И тут все трое почувствовали запах «экзо». Сталкер и бандиты одновременно повернули головы и увидели, как Гаечка, забившись в «пещерку», образованную переплетенными корнями, жадно курит забитый на скорую руку «косяк».
Кабан пошарил по карманам.
– Фигасе! Она меня обчистила! – Бандит с окровавленной рожей рванулся было к девушке-сталкеру, но оступился, заохал, схватившись за поясницу.
Румын тоже опустил автомат и прислонился спиной к дереву с выражением бесконечной усталости на лице. Садовников с сожалением покачал головой, и Гаечка показала ему средний палец.

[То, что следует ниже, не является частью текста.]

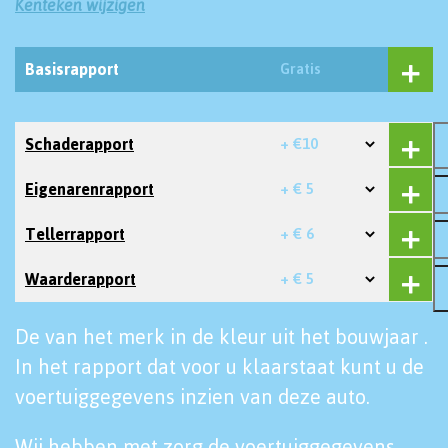
Kenteken wijzigen
Basisrapport
Gratis
Schaderapport
+ €10
Eigenarenrapport
+ € 5
Tellerrapport
+ € 6
Waarderapport
+ € 5
De van het merk in de kleur uit het bouwjaar .
In het rapport dat voor u klaarstaat kunt u de
voertuiggegevens inzien van deze auto.
Wij hebben met zorg de voertuiggegevens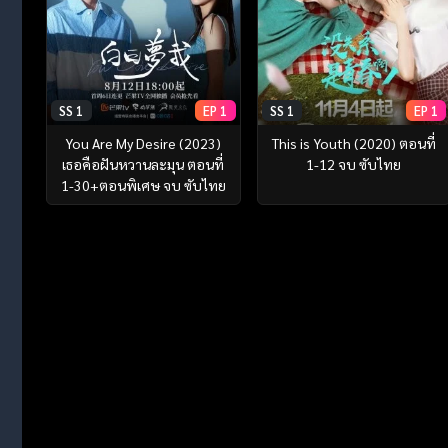
SS 1
EP 1
SS 1
EP 1
You Are My Desire (2023)
This is Youth (2020) ตอนที่
เธอคือฝันหวานละมุน ตอนที่
1-12 จบ ซับไทย
1-30+ตอนพิเศษ จบ ซับไทย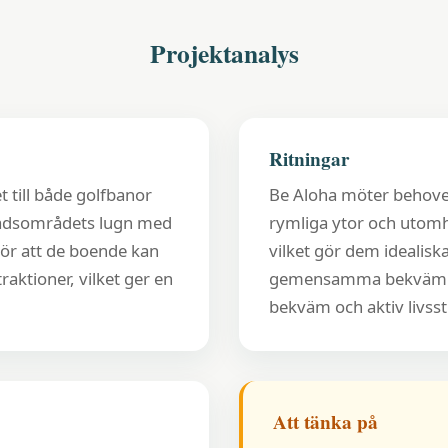
Projektanalys
Ritningar
 till både golfbanor
Be Aloha möter behov
tadsområdets lugn med
rymliga ytor och utomh
 gör att de boende kan
vilket gör dem idealisk
traktioner, vilket ger en
gemensamma bekvämligh
bekväm och aktiv livssti
Att tänka på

– В общем… – протянул сталкер, принимая решение. – Пойду-ка я отсюда. Привет Штырю!
Но не успел он сделать и шага, как его окликнула Гаечка:
– Стой, Костыль!
Садовников нехотя повернулся к бывшей стажерке. Та, чередуя слова с короткими затяжками, быстро проговорила:
– Сделаем… как ты сказал… поведем… пфф… вместе… две головы… пфф… две «чуйки»…
Сталкеру почему-то показалась, что за этими фразами Гаечка скрывает свой страх. Видимо, она боялась остаться наедине с бандитами, которых обвела вокруг пальца.
Садовников с досадой воткнул трость в землю. В тот момент ему хотелось собственноручно свернуть Гаечке шею.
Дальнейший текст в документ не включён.